WHAT IS BEING ASKED →
Copy the passage in the article on London's electronic vote count from "The Open Rights" to "London, London Elects.", word for word.

SOURCE EXTRACT →
London Mayoral vote can't be verified due to e-voting irregularities

Glyn sez,

The Open Rights Group's report into e-counting of votes cast in the London Elections is out today. The report finds that:

"there is insufficient evidence available to allow independent observers to state reliably whether the results declared in the May 2008 elections for the Mayor of London and the London Assembly are an accurate representation of voters' intentions."

Votes for London Mayor and the 25 member London Assembly were counted electronically, and overall the election was well-managed by the independent body set up to run elections in London, London Elects.

However, transparency around the recording of valid votes was a major issue, leading many of our team of 27 official observers to conclude that they were unable to observe votes being counted. And while hundreds of screens set up by vote scanners showed almost meaningless data to observers, London Elects admit that the system was likely to be recording blank ballots as valid votes.

RECORDS PROVIDED →
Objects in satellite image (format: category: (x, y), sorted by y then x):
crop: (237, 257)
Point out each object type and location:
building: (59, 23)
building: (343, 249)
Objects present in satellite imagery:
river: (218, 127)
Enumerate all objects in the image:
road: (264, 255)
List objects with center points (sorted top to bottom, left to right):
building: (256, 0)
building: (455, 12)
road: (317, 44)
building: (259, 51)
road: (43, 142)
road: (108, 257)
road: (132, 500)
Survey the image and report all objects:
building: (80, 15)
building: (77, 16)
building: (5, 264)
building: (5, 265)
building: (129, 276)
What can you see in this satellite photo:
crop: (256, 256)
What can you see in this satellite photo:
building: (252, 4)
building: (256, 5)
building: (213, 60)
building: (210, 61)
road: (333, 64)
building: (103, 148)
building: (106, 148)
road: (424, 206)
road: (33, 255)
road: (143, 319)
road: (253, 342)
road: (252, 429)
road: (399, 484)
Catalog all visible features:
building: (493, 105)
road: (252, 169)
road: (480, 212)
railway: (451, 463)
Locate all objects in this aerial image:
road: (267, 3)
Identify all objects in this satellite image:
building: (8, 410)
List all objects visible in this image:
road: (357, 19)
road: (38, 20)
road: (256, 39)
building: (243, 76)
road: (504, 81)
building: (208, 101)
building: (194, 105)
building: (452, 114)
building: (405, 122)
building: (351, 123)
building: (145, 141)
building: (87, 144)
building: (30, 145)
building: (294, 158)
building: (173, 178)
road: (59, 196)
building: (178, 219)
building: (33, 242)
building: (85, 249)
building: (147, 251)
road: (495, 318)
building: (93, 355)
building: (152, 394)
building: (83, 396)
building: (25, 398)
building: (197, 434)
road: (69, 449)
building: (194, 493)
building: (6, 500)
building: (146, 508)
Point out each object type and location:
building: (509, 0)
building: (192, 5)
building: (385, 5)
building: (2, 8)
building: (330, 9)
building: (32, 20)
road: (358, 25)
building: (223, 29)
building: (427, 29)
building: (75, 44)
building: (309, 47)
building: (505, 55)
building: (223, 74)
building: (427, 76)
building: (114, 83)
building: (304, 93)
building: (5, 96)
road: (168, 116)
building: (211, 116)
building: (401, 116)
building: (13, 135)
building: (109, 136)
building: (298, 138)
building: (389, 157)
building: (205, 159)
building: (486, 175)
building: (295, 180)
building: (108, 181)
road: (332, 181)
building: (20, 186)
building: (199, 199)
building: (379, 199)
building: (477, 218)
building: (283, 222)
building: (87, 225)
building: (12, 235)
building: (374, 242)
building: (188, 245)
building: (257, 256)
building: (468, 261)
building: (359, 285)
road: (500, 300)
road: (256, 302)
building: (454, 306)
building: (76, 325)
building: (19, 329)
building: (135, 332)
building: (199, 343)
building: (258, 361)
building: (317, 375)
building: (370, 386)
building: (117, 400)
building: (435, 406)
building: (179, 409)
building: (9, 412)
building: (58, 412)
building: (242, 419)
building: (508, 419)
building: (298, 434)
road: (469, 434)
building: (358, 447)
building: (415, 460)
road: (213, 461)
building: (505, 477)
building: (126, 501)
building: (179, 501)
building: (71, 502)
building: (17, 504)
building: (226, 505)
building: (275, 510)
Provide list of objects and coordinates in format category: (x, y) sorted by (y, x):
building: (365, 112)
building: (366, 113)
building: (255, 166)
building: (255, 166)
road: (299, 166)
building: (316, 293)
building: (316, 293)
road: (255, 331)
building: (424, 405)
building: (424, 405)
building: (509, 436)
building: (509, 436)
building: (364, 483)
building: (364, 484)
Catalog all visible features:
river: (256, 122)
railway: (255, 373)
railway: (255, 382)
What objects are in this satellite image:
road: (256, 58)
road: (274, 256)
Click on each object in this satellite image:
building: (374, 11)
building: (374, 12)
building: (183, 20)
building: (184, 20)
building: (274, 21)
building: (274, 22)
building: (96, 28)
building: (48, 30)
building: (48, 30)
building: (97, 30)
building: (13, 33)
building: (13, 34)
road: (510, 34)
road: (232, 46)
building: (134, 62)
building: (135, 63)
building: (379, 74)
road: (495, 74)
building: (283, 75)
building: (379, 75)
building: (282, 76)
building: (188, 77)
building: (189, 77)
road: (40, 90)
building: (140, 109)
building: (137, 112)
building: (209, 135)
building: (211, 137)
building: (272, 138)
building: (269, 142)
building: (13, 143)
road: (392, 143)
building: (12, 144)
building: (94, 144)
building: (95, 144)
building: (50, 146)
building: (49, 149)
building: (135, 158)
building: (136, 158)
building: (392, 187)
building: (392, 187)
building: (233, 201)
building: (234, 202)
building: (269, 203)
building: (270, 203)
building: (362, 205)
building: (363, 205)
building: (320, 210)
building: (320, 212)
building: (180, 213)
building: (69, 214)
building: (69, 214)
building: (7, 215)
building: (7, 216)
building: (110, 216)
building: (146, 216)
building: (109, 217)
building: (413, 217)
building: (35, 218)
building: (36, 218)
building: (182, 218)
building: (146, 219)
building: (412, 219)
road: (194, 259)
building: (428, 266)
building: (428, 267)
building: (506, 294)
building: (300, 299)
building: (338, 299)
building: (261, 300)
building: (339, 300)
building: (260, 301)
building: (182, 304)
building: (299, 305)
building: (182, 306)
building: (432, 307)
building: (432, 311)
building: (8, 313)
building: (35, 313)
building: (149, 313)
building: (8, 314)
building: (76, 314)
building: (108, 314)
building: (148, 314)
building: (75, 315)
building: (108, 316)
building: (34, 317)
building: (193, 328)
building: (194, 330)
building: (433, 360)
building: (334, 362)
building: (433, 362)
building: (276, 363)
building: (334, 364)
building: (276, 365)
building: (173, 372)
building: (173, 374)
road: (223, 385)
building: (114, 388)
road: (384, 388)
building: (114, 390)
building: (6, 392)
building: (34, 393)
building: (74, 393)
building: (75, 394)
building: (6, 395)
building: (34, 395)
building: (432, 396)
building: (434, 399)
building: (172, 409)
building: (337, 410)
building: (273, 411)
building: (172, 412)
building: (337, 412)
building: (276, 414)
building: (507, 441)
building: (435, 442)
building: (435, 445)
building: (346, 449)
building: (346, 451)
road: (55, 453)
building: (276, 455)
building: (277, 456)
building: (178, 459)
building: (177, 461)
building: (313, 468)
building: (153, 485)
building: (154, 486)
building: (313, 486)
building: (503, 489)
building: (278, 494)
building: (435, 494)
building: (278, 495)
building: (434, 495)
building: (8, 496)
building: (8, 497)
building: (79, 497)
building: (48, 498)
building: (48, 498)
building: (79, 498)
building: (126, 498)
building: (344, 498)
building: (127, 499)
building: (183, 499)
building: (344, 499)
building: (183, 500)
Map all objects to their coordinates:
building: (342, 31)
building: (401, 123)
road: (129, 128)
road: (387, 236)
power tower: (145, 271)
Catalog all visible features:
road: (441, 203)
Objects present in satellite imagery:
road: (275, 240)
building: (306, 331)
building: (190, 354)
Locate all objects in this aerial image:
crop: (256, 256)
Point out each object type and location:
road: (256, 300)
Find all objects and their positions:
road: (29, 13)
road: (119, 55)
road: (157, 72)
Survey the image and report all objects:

WRITTEN REPLY →
The Open Rights Group's report into e-counting of votes cast in the London Elections is out today. The report finds that:

"there is insufficient evidence available to allow independent observers to state reliably whether the results declared in the May 2008 elections for the Mayor of London and the London Assembly are an accurate representation of voters' intentions."

Votes for London Mayor and the 25 member London Assembly were counted electronically, and overall the election was well-managed by the independent body set up to run elections in London, London Elects.